I was away on holidays last week and in an attempt to ensure my break was a break I avoided the news. Studiously. I resisted opening Twitter, I ignored the various news apps on my phone and checked my emails infrequently.
It was bliss. In this line of work it was a small luxury I considered necessary. My ignorance-is-bliss bubble was burst quickly upon reacquainting myself with current affairs. Oh look Australia’s favourite “trollomnist” has taken aim at Australian of the Year Rosie Batty! Welcome back!
It’s fair to say, in my estimation Mark Latham’s contributions to the public discourse are dire. I have come to accept and expect that. Week after week, armed with few facts, a propensity to generalise and little regard for accuracy or his subjects’ humanity, he will dissect a person, a group, or even an illness, he disapproves of. It’s increasingly difficult to believe he’s motivated by anything other than a desire to inflame.
How else to explain his gratuitous attack on Rosie Batty and the various Our Watch initiatives designed to prevent family violence, promote greater understanding of the issue and encourage responsible reporting?
The only thing less bearable than his “trollumn” was the willingness of a national newspaper to publish it.
That is the problem I cannot resolve. Is it surprising that Latham would denigrate the most articulate, visible and prolific anti-family-violence campaigner Australia has ever seen? A woman who last year lost her only son at the hands of her former partner and has spent every day since advocating for change? Forcing politicians, business leaders and hundreds of thousands of ordinary Australians to confront and understand this issue? Not at all.
Is it surprising that The Australian Financial Review would lend the weight of its own reputation to his inaccurate musings? Sadly it’s not.
As was the case with Latham’s scathing column on Lisa Pryor (which is the subject of a defamation suit in the NSW Supreme Court) laden, as it was, with stunningly inaccurate and dangerous assertions about mental illness, the AFR published it.
Notwithstanding that depression and mental illness present legitimate health, social and economic problems for Australia. Notwithstanding that it was Post-natal Depression Awareness Week. Notwithstanding the stigma that dogs sufferers. Notwithstanding that newspapers are required to report accurately, responsibly and sensitively about mental illness. The AFR published the column anyway.
Notwithstanding the flood of feedback, including from the Royal Australian and New Zealand College of Psychiatrists described as “concerning” in relation to mental health, the newspaper offered no apology. Instead, it provided Latham with front-page billing to continue his tirade the next week.
The AFR & Latham have continued the same ugly pattern in selecting Rosie Batty as the next target. Except Rosie isn’t the only target. We’re all the targets. Every single Australian who cares about arresting the scourge of domestic violence. Every single person and organisation that is committed to promoting a better understanding of this violence is a target. Anyone and everyone who works towards prevention, offering victims support, setting up education programs, dismantling the myths that allow this violence to flourish; we’re all the targets.

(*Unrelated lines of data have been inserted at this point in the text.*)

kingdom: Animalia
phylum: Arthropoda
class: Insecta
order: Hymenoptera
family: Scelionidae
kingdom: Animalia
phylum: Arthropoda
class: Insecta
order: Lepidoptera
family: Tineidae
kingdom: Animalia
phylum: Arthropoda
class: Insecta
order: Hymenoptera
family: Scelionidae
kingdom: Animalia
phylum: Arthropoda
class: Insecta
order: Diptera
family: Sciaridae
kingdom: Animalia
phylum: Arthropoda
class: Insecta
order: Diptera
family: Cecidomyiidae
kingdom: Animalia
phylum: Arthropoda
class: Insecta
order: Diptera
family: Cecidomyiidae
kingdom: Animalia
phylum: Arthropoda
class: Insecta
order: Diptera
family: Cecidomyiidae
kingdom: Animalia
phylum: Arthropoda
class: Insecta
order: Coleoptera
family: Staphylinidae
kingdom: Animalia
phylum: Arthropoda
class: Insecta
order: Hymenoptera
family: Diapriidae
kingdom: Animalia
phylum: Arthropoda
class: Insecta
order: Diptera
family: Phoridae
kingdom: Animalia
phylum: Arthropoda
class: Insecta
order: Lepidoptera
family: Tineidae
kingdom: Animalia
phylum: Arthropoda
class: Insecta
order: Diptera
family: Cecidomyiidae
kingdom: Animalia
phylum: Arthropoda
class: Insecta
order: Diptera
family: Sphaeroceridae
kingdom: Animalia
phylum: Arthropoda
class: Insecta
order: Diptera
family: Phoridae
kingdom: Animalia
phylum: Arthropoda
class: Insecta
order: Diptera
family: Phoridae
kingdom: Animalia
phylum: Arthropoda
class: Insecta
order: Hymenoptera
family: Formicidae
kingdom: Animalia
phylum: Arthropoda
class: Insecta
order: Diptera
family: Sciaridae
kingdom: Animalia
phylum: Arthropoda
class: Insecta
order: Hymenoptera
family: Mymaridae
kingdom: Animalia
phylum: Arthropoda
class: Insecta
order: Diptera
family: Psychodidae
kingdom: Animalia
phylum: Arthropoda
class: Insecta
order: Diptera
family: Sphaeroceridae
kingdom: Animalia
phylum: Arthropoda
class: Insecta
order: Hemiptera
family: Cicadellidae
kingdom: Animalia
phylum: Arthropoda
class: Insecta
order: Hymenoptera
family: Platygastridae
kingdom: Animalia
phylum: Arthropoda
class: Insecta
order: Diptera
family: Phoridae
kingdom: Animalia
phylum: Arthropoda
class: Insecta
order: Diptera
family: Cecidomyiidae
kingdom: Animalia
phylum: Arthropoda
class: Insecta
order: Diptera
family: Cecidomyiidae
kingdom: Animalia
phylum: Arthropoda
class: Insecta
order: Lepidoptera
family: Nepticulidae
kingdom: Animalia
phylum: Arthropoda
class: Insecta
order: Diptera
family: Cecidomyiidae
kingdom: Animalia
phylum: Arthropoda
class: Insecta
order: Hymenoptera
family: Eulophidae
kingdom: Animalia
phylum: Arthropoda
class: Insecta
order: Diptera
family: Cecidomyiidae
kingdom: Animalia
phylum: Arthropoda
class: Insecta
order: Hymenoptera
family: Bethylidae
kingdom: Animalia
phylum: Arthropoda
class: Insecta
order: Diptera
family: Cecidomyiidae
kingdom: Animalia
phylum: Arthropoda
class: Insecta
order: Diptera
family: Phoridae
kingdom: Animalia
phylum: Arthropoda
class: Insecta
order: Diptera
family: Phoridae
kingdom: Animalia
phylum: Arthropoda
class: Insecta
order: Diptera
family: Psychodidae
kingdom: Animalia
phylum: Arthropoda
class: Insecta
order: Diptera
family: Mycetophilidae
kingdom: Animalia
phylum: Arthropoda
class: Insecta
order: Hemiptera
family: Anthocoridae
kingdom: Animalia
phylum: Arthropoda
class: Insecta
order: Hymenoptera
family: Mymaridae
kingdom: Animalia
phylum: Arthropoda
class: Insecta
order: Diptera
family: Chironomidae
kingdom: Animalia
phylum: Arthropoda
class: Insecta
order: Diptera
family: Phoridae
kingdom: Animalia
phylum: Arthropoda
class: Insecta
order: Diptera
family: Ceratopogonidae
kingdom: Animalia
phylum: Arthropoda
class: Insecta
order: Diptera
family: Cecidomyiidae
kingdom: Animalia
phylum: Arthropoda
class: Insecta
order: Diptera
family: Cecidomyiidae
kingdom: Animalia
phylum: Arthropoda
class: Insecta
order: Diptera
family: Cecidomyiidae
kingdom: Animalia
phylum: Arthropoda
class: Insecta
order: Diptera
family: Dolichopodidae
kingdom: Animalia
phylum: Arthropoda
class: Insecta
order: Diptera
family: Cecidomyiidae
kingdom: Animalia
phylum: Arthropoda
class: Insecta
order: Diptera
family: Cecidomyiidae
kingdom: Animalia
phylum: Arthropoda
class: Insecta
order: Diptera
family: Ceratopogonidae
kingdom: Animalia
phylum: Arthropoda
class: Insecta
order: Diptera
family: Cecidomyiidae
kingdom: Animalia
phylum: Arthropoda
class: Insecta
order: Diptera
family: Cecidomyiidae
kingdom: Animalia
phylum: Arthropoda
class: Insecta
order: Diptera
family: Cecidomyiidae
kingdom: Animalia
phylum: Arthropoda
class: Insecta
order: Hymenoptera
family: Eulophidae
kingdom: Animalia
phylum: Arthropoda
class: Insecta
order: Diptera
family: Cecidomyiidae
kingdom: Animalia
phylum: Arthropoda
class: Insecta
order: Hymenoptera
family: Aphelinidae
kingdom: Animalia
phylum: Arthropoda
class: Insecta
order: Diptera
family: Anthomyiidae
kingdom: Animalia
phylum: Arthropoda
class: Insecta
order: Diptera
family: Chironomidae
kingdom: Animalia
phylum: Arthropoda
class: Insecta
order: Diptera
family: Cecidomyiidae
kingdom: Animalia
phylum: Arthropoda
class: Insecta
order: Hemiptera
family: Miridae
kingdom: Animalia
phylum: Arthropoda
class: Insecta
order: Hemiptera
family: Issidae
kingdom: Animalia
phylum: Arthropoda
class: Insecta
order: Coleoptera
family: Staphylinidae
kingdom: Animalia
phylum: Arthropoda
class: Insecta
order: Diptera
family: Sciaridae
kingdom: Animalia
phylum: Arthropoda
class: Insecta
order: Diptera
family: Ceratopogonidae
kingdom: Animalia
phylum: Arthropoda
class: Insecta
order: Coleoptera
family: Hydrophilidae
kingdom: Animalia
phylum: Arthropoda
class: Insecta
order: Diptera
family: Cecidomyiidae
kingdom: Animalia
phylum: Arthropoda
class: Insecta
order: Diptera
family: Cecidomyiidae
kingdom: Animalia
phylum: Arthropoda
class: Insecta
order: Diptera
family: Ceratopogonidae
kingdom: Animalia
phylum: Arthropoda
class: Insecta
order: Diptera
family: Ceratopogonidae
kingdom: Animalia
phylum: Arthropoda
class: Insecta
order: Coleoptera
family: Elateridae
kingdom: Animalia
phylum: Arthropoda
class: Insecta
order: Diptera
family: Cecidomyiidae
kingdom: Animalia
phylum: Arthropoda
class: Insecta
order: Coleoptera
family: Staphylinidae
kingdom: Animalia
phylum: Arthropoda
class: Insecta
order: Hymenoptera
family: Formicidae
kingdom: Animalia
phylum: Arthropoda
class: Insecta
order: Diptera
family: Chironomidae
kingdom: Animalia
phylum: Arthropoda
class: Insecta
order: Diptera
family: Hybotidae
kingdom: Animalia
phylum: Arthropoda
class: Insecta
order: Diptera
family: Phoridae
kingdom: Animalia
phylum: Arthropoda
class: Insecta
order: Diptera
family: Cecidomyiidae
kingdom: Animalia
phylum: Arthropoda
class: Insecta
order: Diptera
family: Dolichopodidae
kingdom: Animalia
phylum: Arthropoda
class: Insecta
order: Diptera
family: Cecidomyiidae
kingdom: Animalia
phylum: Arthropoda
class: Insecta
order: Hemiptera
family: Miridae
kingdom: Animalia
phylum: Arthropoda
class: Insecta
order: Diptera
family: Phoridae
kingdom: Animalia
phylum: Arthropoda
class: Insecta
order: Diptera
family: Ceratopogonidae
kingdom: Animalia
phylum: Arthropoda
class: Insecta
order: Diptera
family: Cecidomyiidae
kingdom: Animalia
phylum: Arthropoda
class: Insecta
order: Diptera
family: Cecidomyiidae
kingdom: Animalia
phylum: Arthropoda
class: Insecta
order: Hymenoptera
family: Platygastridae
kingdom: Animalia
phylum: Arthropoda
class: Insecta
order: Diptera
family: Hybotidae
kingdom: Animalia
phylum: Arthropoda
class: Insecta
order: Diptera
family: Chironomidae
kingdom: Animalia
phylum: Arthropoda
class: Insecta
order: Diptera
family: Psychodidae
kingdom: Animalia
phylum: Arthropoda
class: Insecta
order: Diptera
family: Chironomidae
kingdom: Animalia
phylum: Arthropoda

Our Watch and Rosie Batty and the many vital organisations who work towards the goal of stemming the death of two women a week in Australia, aren’t working in the dark. There is no shortage of information about the causes of domestic violence and the path towards eradicating it. They are on that path and, in no small part because of Rosie Batty’s extraordinary advocacy, there are more Australians supporting them than ever before.
Latham and the AFR can denigrate and mock them as they please but it merely highlights their leadership on this issue. In his last month as the chief of army Lt General David Morrison observed to me that there was a “paucity of leadership” on the subject of domestic violence in Australia. That is a generous label for the AFR & Latham.
Domestic violence is, as Morrison described it, a legitimate business issue for every single Australian employer. It is not a socio-economic issue as Latham sought to frame it. It effects those in the wealthiest income brackets and those in the poorest. Stranger danger is not nearly as dangerous as “familiar danger” – three quarters of the women killed in Australia this year were killed by someone they knew intimately.
Those are just a few of the facts that a national newspaper that seeks to communicate with Australia’s leading employers, ought to know.
There are some social changes that create more resistance than others. As difficult as it is to comprehend resistance to marriage equality, an issue that an overwhelming number of employers support, it’s unfathomable that an individual, company or publication could resist change to eradicate domestic violence. And yet, that’s the position the AFR and Mark Latham are willing to adopt.